Second of three LNG companies launches council court action

WIDESPREAD rage over their rates didn't appear to sway the council to review its finances and it seems neither will court action filed by two mega gas companies.

APLNG is the second of the three LNG companies to start legal action against the council over rates increases.

Two new rating categories introduced in this year's budget will see the LNG giants paying more than twice what they are now and contributing $10 million to council's budget each year, despite not using council services.

APLNG are calling for an independent review into the process the council used to determine what it described as "illegal" and "unreasonable" rate rises.

But it's a process the council CEO Stuart Randle says his team is ready to put to the test.

QCLNG started legal action against the council in August.

Each plant is facing an annual bill of at least $2.6 million for the use of land they say has little impact on the council's budget.

Like QCLNG, APLNG are calling for the court to overturn the rating decision and for the council to cover all their legal costs.

In documents we obtained from the Brisbane Supreme Court, APLNG said the rates increase is more than 13 times greater than increases that have been applied to other major industries.

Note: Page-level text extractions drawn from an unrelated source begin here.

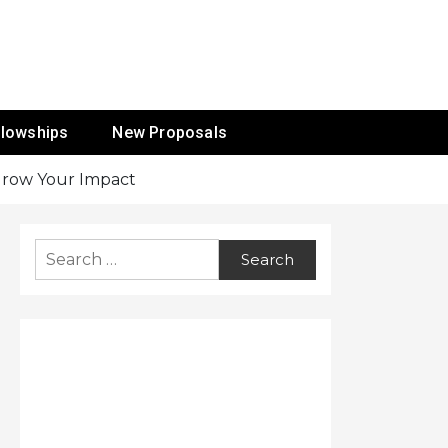
ur Mission
llowships
New Proposals
 Grow Your Impact
Search
for: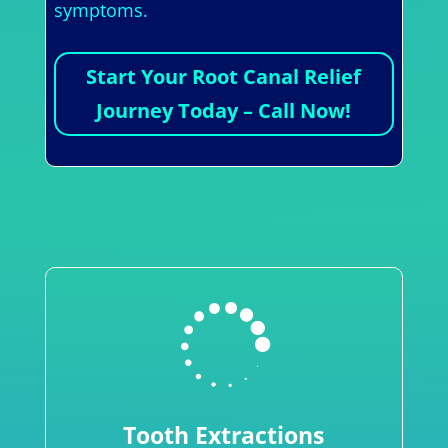
symptoms.
Start Your Root Canal Relief
Journey Today – Call Now!

Tooth Extractions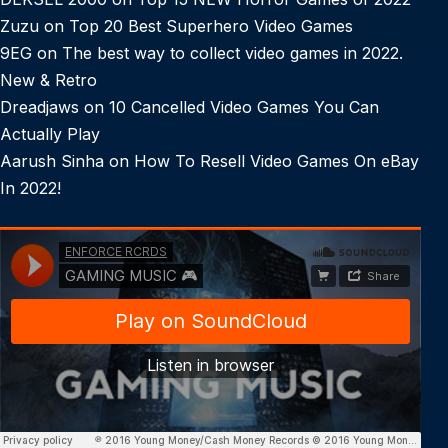
Zuzu
on
Top 20 Best Superhero Video Games
9EG
on
The best way to collect video games in 2022.
New & Retro
Dreadjaws
on
10 Cancelled Video Games You Can
Actually Play
Aarush Sinha
on
How To Resell Video Games On eBay
In 2022!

APLNG says the council is wrong to decide rates based on "assumed or assessed gross operating surplus", and that the land being rated is a "limited burden" on the council's budget because it doesn't benefit from any services or facilities.

We understand both companies are still trying to negotiate outside court, because the council is yet to see either of the documents.

However council CEO Stuart Randle is happy to see it end up in court.

Gladstone Regional Council CEO Stuart Randle.
Gladstone Regional Council CEO Stuart Randle.

 

He says the council's decision is legal and made on the advice of experts.

Mr Randle said the rates weren't based on profitability but reflected the same rates structure used across the region where each household pays about 2% of their annual income.

"A judicial review will put this issue to bed once and for all so we welcome it," Mr Randle said.

In a written statement, APLNG told The Observer it supported the payment of council rates "based on the full and fair" requirements under the law.

The company's argument is similar to that put forward by QCLNG which says the council took into account "irrelevant" considerations when approving the rates increases, including the company's profits which they say don't reflect the characteristics of the land they occupy.

What's new?

During construction phase, gas companies have been paying rates of 66.083c in the dollar.

New rating categories, 22 and 23, designed specifically for LNG companies, charge 77.490c in the dollar and 154.980c in the dollar (22 covers a plant with one operational train; 23 covers two operational trains).

That's compared to 2.157c in the dollar charged to category 21, for example, which covers any industry using land for the "extraction of minerals, resources or other substances".

The next highest charge, other than the two new categories, is 13 which charges 60.630c in the dollar and applies to land within the Gladstone State Development area.

Most residential properties fall under category 1 which is 0.89c in the dollar.